> [DATASET ROWS]
BEGIN

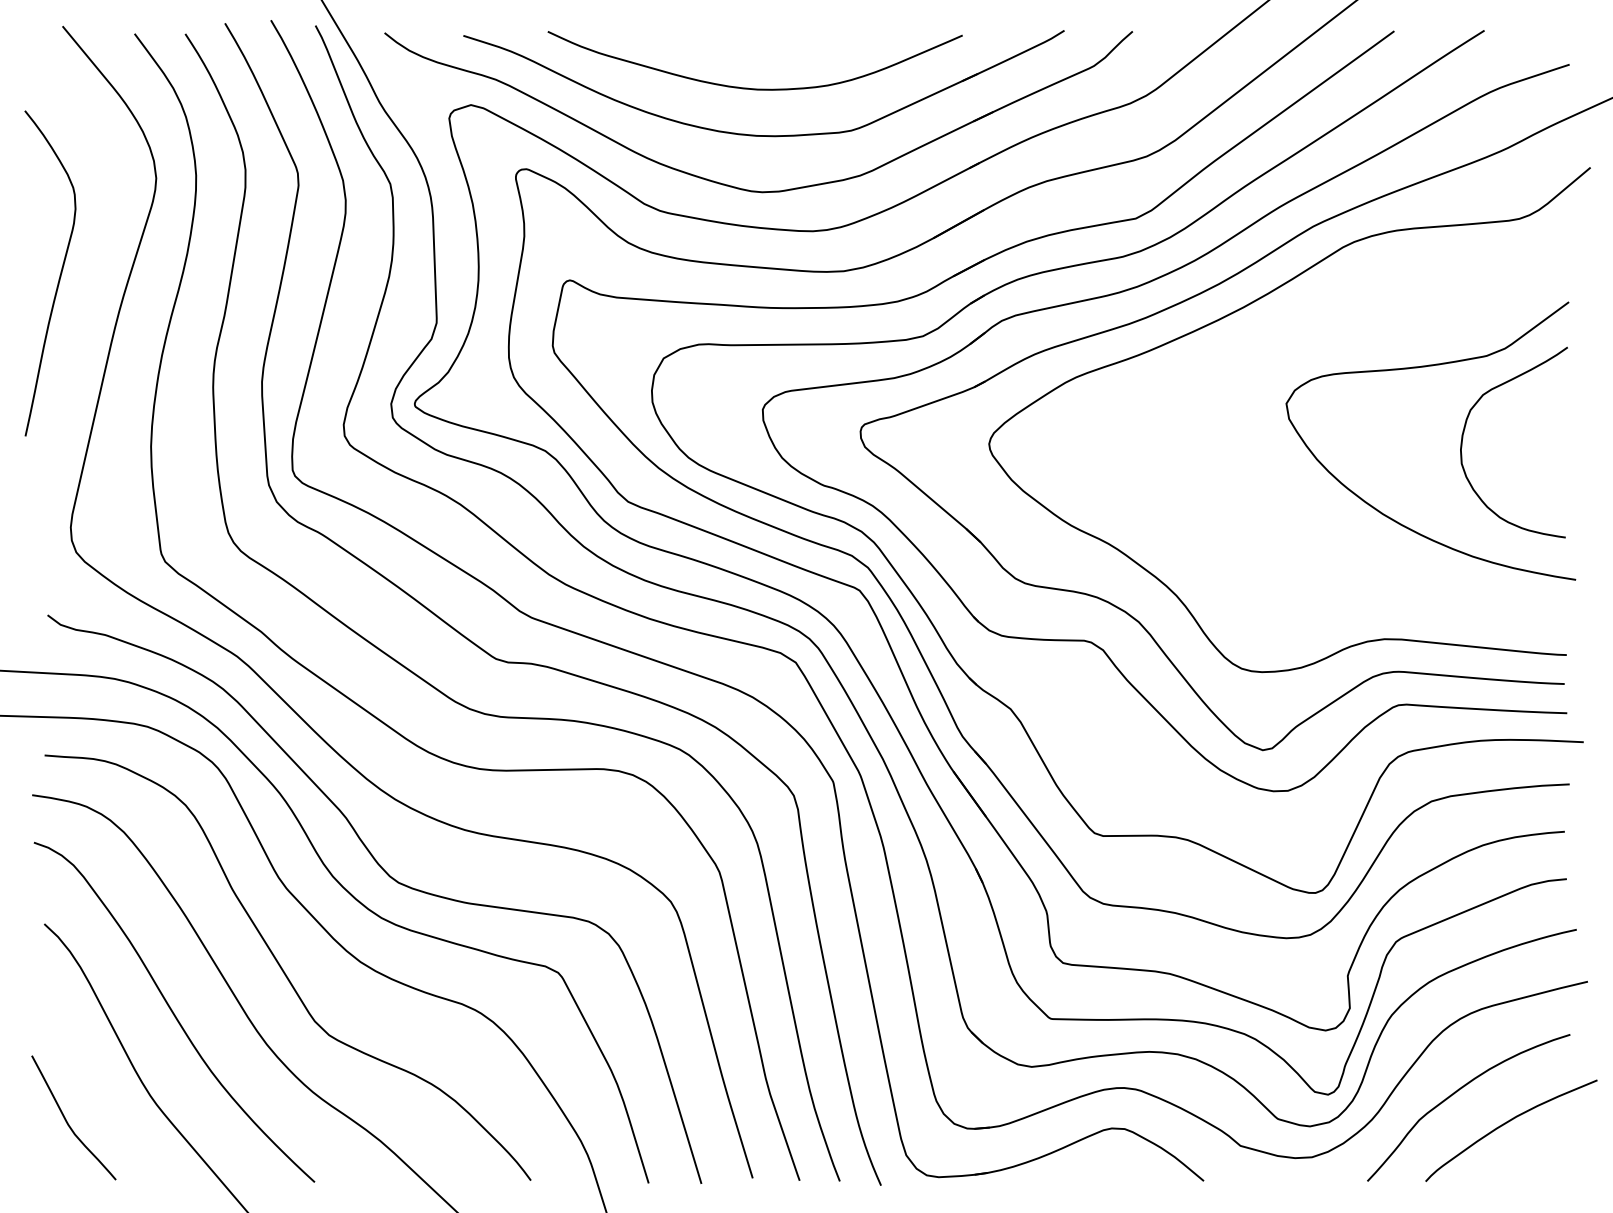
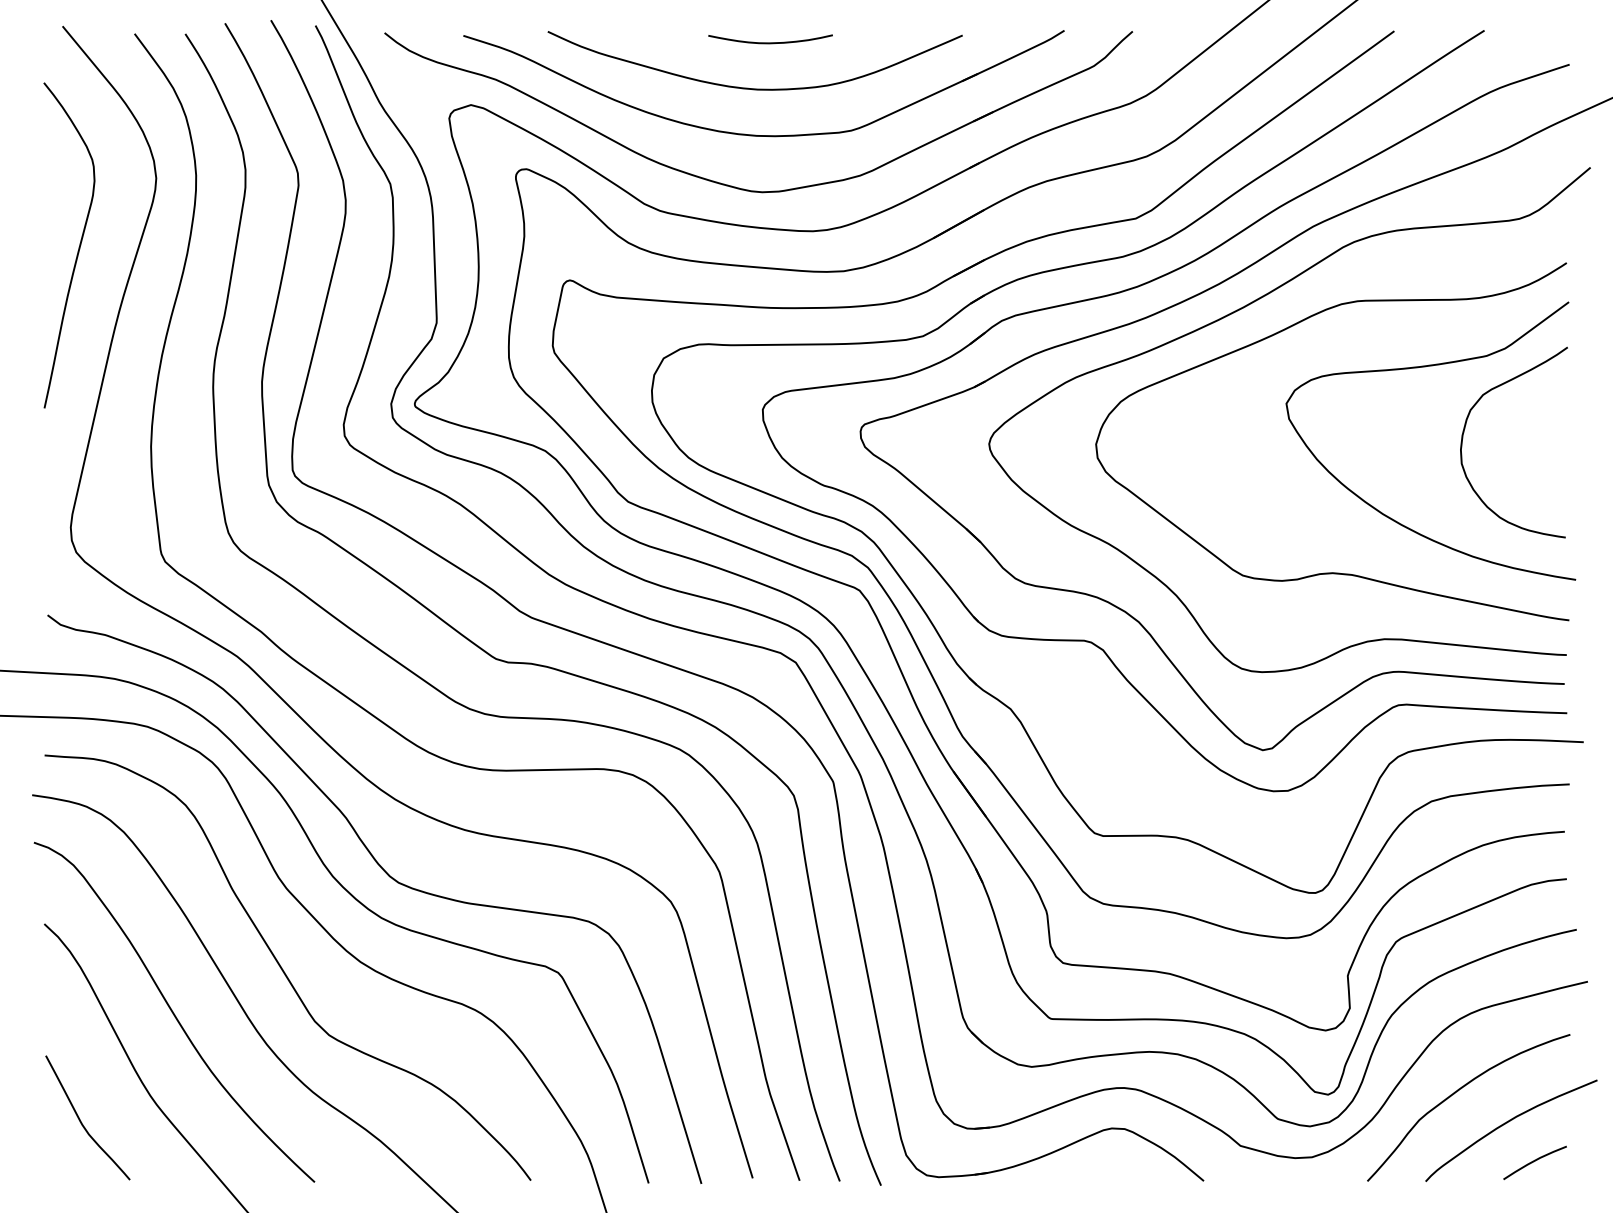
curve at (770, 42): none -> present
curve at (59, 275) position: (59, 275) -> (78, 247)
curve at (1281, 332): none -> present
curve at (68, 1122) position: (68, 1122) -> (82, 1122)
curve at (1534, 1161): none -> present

END
BEGIN

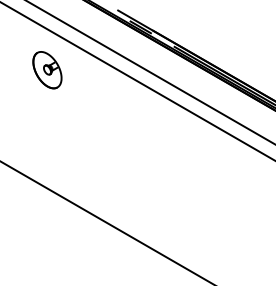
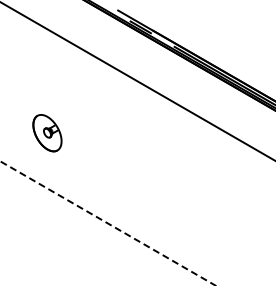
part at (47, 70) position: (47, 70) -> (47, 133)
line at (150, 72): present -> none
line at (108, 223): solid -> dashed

END

> [PROBLEM REQUIREMENTS] Print every line of the material from the one containing "curve at (770, 42): none -> present" down to the one containing "curve at (1534, 1161): none -> present", both included, reproducing each line unchanged.

> [REPLY]
curve at (770, 42): none -> present
curve at (59, 275) position: (59, 275) -> (78, 247)
curve at (1281, 332): none -> present
curve at (68, 1122) position: (68, 1122) -> (82, 1122)
curve at (1534, 1161): none -> present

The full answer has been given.